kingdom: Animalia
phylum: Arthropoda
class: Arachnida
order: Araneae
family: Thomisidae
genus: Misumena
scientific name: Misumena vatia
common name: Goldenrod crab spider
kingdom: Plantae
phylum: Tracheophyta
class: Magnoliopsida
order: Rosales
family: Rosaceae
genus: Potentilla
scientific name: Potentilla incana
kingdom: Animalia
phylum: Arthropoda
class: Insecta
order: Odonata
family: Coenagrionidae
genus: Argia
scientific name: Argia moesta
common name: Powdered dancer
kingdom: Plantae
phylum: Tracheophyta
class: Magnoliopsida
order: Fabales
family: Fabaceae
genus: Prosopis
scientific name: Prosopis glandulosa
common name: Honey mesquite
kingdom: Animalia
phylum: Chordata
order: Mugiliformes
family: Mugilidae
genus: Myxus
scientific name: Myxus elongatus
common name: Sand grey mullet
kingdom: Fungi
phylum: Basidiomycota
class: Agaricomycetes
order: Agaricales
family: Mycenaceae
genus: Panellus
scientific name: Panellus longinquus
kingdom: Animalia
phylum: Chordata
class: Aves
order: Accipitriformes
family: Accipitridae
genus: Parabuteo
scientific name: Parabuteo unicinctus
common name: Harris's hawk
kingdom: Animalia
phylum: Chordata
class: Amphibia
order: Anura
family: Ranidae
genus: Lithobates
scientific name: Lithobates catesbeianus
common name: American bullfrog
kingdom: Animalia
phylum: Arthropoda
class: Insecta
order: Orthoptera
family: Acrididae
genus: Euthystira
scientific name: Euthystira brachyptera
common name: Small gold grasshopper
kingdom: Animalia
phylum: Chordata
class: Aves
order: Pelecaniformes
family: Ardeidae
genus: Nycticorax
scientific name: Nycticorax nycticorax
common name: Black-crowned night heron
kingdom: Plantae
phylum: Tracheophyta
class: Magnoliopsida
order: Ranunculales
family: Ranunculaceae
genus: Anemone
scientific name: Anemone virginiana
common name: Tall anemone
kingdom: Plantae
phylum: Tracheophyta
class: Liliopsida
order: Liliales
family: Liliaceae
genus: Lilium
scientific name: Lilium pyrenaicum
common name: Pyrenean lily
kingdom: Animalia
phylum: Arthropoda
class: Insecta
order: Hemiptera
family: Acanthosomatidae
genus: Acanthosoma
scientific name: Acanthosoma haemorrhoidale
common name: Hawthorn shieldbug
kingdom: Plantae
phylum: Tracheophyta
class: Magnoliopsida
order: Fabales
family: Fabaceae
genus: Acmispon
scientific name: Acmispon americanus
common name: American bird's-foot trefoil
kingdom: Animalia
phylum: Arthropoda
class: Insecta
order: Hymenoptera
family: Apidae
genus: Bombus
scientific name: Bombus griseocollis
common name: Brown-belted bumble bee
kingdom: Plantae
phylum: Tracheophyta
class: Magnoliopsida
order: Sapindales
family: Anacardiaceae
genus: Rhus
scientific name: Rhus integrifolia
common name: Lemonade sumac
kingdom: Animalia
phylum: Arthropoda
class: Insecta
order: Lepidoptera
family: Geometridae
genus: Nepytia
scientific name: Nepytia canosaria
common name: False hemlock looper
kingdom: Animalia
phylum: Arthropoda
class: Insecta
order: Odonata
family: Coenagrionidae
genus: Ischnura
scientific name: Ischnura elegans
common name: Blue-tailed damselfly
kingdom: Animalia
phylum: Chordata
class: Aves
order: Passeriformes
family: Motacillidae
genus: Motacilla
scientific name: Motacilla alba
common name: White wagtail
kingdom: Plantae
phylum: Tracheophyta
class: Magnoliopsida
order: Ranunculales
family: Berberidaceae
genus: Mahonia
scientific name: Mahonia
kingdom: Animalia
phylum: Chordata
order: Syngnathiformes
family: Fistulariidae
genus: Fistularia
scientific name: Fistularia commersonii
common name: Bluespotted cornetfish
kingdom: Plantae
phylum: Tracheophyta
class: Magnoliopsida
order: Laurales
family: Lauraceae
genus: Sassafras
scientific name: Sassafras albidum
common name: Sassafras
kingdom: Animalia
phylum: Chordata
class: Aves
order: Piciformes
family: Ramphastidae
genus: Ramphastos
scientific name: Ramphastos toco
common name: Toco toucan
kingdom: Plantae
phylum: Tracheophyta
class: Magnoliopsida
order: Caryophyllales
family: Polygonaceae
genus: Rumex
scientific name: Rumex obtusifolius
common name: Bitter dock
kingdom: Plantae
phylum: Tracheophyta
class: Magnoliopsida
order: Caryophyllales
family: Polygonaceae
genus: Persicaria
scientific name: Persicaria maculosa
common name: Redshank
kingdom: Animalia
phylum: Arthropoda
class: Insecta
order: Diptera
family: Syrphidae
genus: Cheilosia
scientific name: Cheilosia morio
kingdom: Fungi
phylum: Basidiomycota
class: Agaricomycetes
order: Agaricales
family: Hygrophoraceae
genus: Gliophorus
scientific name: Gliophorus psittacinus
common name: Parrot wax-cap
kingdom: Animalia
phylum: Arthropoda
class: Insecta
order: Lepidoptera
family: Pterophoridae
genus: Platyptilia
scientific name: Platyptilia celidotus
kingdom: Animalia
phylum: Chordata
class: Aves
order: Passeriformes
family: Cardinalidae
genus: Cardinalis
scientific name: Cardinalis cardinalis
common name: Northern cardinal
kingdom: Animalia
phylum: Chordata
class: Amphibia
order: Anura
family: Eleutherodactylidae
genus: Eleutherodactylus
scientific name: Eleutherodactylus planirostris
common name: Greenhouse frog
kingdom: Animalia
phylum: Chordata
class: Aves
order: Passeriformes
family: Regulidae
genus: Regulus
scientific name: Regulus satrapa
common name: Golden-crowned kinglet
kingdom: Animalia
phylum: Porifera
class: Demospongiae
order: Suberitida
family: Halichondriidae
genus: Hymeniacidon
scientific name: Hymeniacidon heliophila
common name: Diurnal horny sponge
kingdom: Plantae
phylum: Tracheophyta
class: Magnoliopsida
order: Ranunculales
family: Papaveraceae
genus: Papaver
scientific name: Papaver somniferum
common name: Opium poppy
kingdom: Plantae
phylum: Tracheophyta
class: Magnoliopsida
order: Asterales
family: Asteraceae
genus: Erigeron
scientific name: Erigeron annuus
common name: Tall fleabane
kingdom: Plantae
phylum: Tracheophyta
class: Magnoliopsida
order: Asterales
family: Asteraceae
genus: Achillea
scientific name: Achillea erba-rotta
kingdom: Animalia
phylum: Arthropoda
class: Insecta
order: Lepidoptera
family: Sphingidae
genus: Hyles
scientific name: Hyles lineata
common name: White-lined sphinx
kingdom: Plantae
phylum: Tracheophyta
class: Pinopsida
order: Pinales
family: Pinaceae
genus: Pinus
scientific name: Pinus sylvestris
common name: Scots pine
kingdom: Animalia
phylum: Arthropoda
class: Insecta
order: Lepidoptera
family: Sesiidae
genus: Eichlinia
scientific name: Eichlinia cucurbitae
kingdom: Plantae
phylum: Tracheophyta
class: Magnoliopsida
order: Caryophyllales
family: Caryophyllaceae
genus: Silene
_____
◆ Exercise description: Reproduce every line of the rows above, without any changes.

◆ Answer for the task:
kingdom: Animalia
phylum: Arthropoda
class: Arachnida
order: Araneae
family: Thomisidae
genus: Misumena
scientific name: Misumena vatia
common name: Goldenrod crab spider
kingdom: Plantae
phylum: Tracheophyta
class: Magnoliopsida
order: Rosales
family: Rosaceae
genus: Potentilla
scientific name: Potentilla incana
kingdom: Animalia
phylum: Arthropoda
class: Insecta
order: Odonata
family: Coenagrionidae
genus: Argia
scientific name: Argia moesta
common name: Powdered dancer
kingdom: Plantae
phylum: Tracheophyta
class: Magnoliopsida
order: Fabales
family: Fabaceae
genus: Prosopis
scientific name: Prosopis glandulosa
common name: Honey mesquite
kingdom: Animalia
phylum: Chordata
order: Mugiliformes
family: Mugilidae
genus: Myxus
scientific name: Myxus elongatus
common name: Sand grey mullet
kingdom: Fungi
phylum: Basidiomycota
class: Agaricomycetes
order: Agaricales
family: Mycenaceae
genus: Panellus
scientific name: Panellus longinquus
kingdom: Animalia
phylum: Chordata
class: Aves
order: Accipitriformes
family: Accipitridae
genus: Parabuteo
scientific name: Parabuteo unicinctus
common name: Harris's hawk
kingdom: Animalia
phylum: Chordata
class: Amphibia
order: Anura
family: Ranidae
genus: Lithobates
scientific name: Lithobates catesbeianus
common name: American bullfrog
kingdom: Animalia
phylum: Arthropoda
class: Insecta
order: Orthoptera
family: Acrididae
genus: Euthystira
scientific name: Euthystira brachyptera
common name: Small gold grasshopper
kingdom: Animalia
phylum: Chordata
class: Aves
order: Pelecaniformes
family: Ardeidae
genus: Nycticorax
scientific name: Nycticorax nycticorax
common name: Black-crowned night heron
kingdom: Plantae
phylum: Tracheophyta
class: Magnoliopsida
order: Ranunculales
family: Ranunculaceae
genus: Anemone
scientific name: Anemone virginiana
common name: Tall anemone
kingdom: Plantae
phylum: Tracheophyta
class: Liliopsida
order: Liliales
family: Liliaceae
genus: Lilium
scientific name: Lilium pyrenaicum
common name: Pyrenean lily
kingdom: Animalia
phylum: Arthropoda
class: Insecta
order: Hemiptera
family: Acanthosomatidae
genus: Acanthosoma
scientific name: Acanthosoma haemorrhoidale
common name: Hawthorn shieldbug
kingdom: Plantae
phylum: Tracheophyta
class: Magnoliopsida
order: Fabales
family: Fabaceae
genus: Acmispon
scientific name: Acmispon americanus
common name: American bird's-foot trefoil
kingdom: Animalia
phylum: Arthropoda
class: Insecta
order: Hymenoptera
family: Apidae
genus: Bombus
scientific name: Bombus griseocollis
common name: Brown-belted bumble bee
kingdom: Plantae
phylum: Tracheophyta
class: Magnoliopsida
order: Sapindales
family: Anacardiaceae
genus: Rhus
scientific name: Rhus integrifolia
common name: Lemonade sumac
kingdom: Animalia
phylum: Arthropoda
class: Insecta
order: Lepidoptera
family: Geometridae
genus: Nepytia
scientific name: Nepytia canosaria
common name: False hemlock looper
kingdom: Animalia
phylum: Arthropoda
class: Insecta
order: Odonata
family: Coenagrionidae
genus: Ischnura
scientific name: Ischnura elegans
common name: Blue-tailed damselfly
kingdom: Animalia
phylum: Chordata
class: Aves
order: Passeriformes
family: Motacillidae
genus: Motacilla
scientific name: Motacilla alba
common name: White wagtail
kingdom: Plantae
phylum: Tracheophyta
class: Magnoliopsida
order: Ranunculales
family: Berberidaceae
genus: Mahonia
scientific name: Mahonia
kingdom: Animalia
phylum: Chordata
order: Syngnathiformes
family: Fistulariidae
genus: Fistularia
scientific name: Fistularia commersonii
common name: Bluespotted cornetfish
kingdom: Plantae
phylum: Tracheophyta
class: Magnoliopsida
order: Laurales
family: Lauraceae
genus: Sassafras
scientific name: Sassafras albidum
common name: Sassafras
kingdom: Animalia
phylum: Chordata
class: Aves
order: Piciformes
family: Ramphastidae
genus: Ramphastos
scientific name: Ramphastos toco
common name: Toco toucan
kingdom: Plantae
phylum: Tracheophyta
class: Magnoliopsida
order: Caryophyllales
family: Polygonaceae
genus: Rumex
scientific name: Rumex obtusifolius
common name: Bitter dock
kingdom: Plantae
phylum: Tracheophyta
class: Magnoliopsida
order: Caryophyllales
family: Polygonaceae
genus: Persicaria
scientific name: Persicaria maculosa
common name: Redshank
kingdom: Animalia
phylum: Arthropoda
class: Insecta
order: Diptera
family: Syrphidae
genus: Cheilosia
scientific name: Cheilosia morio
kingdom: Fungi
phylum: Basidiomycota
class: Agaricomycetes
order: Agaricales
family: Hygrophoraceae
genus: Gliophorus
scientific name: Gliophorus psittacinus
common name: Parrot wax-cap
kingdom: Animalia
phylum: Arthropoda
class: Insecta
order: Lepidoptera
family: Pterophoridae
genus: Platyptilia
scientific name: Platyptilia celidotus
kingdom: Animalia
phylum: Chordata
class: Aves
order: Passeriformes
family: Cardinalidae
genus: Cardinalis
scientific name: Cardinalis cardinalis
common name: Northern cardinal
kingdom: Animalia
phylum: Chordata
class: Amphibia
order: Anura
family: Eleutherodactylidae
genus: Eleutherodactylus
scientific name: Eleutherodactylus planirostris
common name: Greenhouse frog
kingdom: Animalia
phylum: Chordata
class: Aves
order: Passeriformes
family: Regulidae
genus: Regulus
scientific name: Regulus satrapa
common name: Golden-crowned kinglet
kingdom: Animalia
phylum: Porifera
class: Demospongiae
order: Suberitida
family: Halichondriidae
genus: Hymeniacidon
scientific name: Hymeniacidon heliophila
common name: Diurnal horny sponge
kingdom: Plantae
phylum: Tracheophyta
class: Magnoliopsida
order: Ranunculales
family: Papaveraceae
genus: Papaver
scientific name: Papaver somniferum
common name: Opium poppy
kingdom: Plantae
phylum: Tracheophyta
class: Magnoliopsida
order: Asterales
family: Asteraceae
genus: Erigeron
scientific name: Erigeron annuus
common name: Tall fleabane
kingdom: Plantae
phylum: Tracheophyta
class: Magnoliopsida
order: Asterales
family: Asteraceae
genus: Achillea
scientific name: Achillea erba-rotta
kingdom: Animalia
phylum: Arthropoda
class: Insecta
order: Lepidoptera
family: Sphingidae
genus: Hyles
scientific name: Hyles lineata
common name: White-lined sphinx
kingdom: Plantae
phylum: Tracheophyta
class: Pinopsida
order: Pinales
family: Pinaceae
genus: Pinus
scientific name: Pinus sylvestris
common name: Scots pine
kingdom: Animalia
phylum: Arthropoda
class: Insecta
order: Lepidoptera
family: Sesiidae
genus: Eichlinia
scientific name: Eichlinia cucurbitae
kingdom: Plantae
phylum: Tracheophyta
class: Magnoliopsida
order: Caryophyllales
family: Caryophyllaceae
genus: Silene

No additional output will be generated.